I’m now trying to get this guy’s MaryTTS Dutch plugin to work with the voice training plugins. If it all comes together, I can create a Docker image with the voice for the Dutch speakers to try out. I tried training an English voice in the same way, and it turned out OK except for some missing sounds that I guess were never in the book. This is why professionally trained voices are done from a “phonetically balanced” text. Anyone here speak Dutch and want to read several hours worth of text?

DeadEnd · November 11, 2019, 4:04am

Thanks for the reply!
I have attached a cheap microphone to start testing.
So far it appears to be working - I have added a websocket listener to Node-Red and using a debug node am seeing the intents coming through.

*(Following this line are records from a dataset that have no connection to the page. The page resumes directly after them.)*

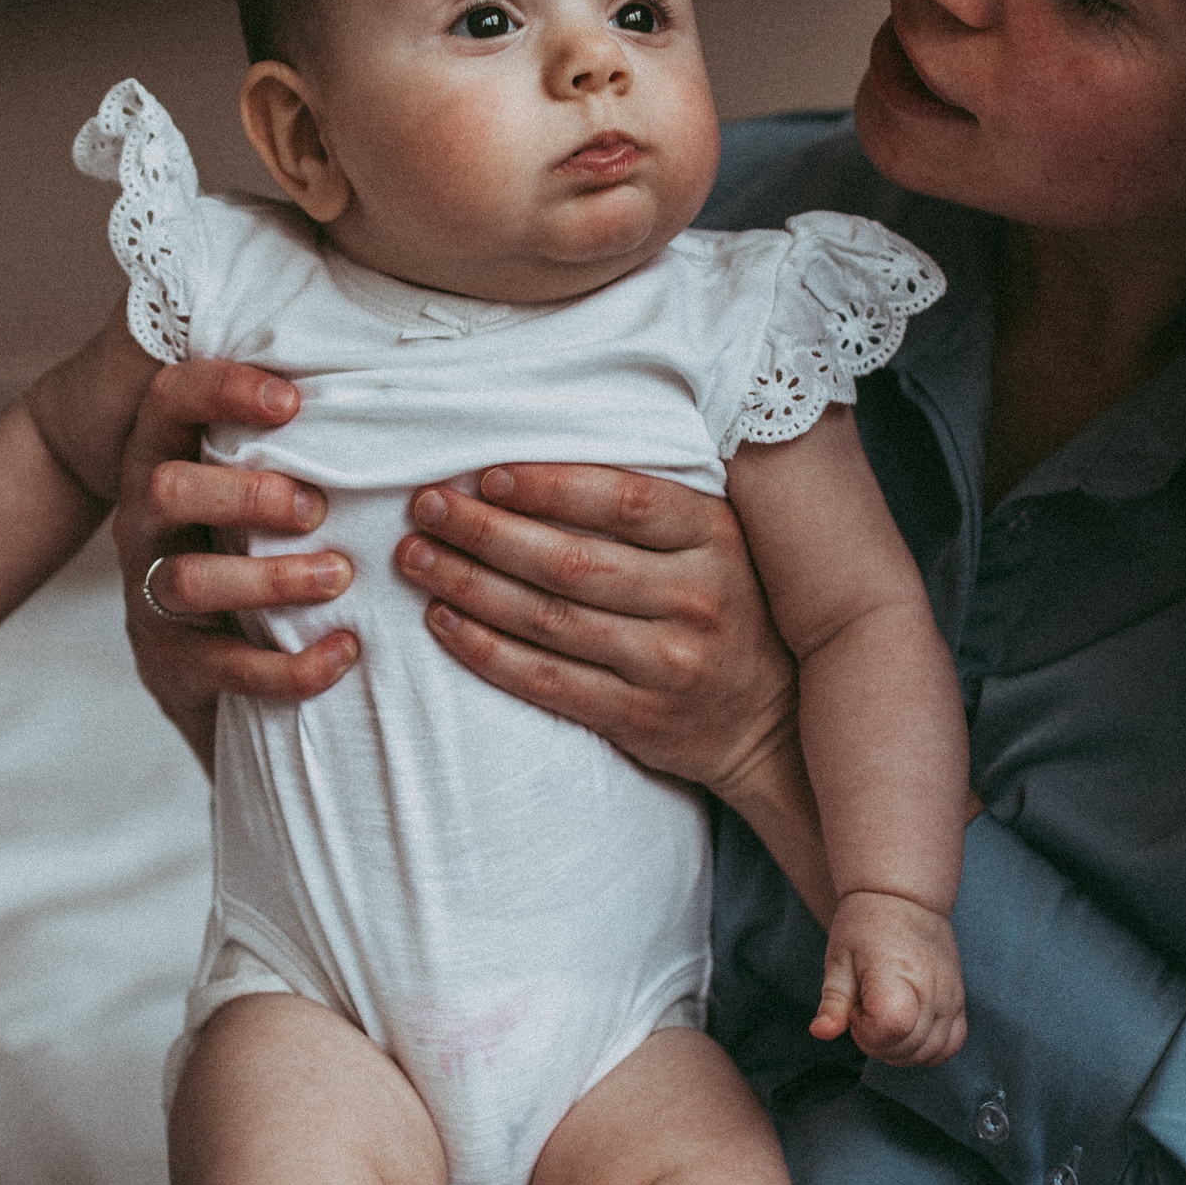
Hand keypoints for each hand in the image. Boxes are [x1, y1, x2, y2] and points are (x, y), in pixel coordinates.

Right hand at [109, 359, 357, 767]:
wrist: (204, 665)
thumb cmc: (252, 547)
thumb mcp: (257, 486)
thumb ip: (295, 433)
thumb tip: (386, 365)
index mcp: (166, 459)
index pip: (170, 401)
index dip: (221, 390)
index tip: (293, 402)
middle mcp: (146, 523)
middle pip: (164, 488)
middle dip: (244, 494)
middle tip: (316, 507)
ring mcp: (151, 596)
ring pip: (187, 580)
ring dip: (269, 578)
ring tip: (339, 575)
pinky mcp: (171, 665)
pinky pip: (223, 668)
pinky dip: (290, 666)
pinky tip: (346, 651)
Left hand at [392, 465, 798, 803]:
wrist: (769, 721)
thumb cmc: (726, 610)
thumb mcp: (715, 545)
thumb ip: (652, 509)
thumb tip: (535, 464)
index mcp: (715, 536)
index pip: (621, 500)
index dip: (547, 485)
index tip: (485, 475)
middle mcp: (697, 598)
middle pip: (570, 560)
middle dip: (485, 531)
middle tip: (426, 507)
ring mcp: (669, 663)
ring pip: (548, 619)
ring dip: (469, 584)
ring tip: (416, 558)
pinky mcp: (638, 717)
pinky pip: (545, 680)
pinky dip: (485, 649)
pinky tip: (443, 621)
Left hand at [812, 890, 966, 1064]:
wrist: (906, 899)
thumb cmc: (867, 925)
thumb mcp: (839, 959)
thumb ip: (832, 1002)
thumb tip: (821, 1033)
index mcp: (896, 975)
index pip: (888, 1029)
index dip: (865, 1031)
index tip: (856, 1009)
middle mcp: (931, 990)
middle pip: (907, 1048)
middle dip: (877, 1043)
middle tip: (866, 1010)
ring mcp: (950, 998)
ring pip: (930, 1053)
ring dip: (900, 1050)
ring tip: (884, 1018)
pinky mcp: (960, 1002)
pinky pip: (952, 1045)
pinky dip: (928, 1050)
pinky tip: (907, 1031)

The issue I have right now is that they are often delayed, up to 1 minute. When I see this and send multiple commands, they all come through at once (in Node-Red). I checked the the log in Portainer (I have Rhasspy in docker container) and I see that the indents appear to be populating quickly so the issue is with the websocket. I don’t know if this is on Rhasspy side or Node-Red.

I’m not experienced with websockets at all, so still trying to understand more so I can figure out where the delay is coming from.

Thanks!
DeadEnd

Romkabouter · November 11, 2019, 8:31am

+1 for that

JurnD · November 11, 2019, 4:14pm

Thats awesome, thank you very much!

DeadEnd · November 11, 2019, 9:29pm

Okay, if anyone has experience using the Websocket listener in Node-Red, I’d would appreciate some troubleshooting yelp.

I haven’t been able to identify anything in logs yet (need to probably increase the level), but it seems that if I restart the Rhasspy container Node-Red connects no problem and stays connected (at least for as long as I’ve watched). BUT once I re-deploy flows in Node-Red, it connects for a short time and then disconnects.

I’ve tested this a few times and in this limited testing - after a container restart of Rhasspy the websocket seems to stay connected, but every time I redeploy in Node-Red, the websocket will only connect momentarily and then disconnects.

Does anyone have experience with this?
I’ll keep working on it, but if someone has experience with it already that would be helpful.

Thanks!
DeadEnd

synesthesiam · November 11, 2019, 9:57pm

I’m working right now on websocket issues. I’ve got a fix for the intent delay, but I can’t seem to stop the websockets from disconnecting randomly. I’ll probably have to just upgrade my whole web server infrastructure here soon.

In the meantime, I’d recommend just using MQTT. You can install mosquitto or run a broker through Home Assistant, and it works so much more reliably than websockets!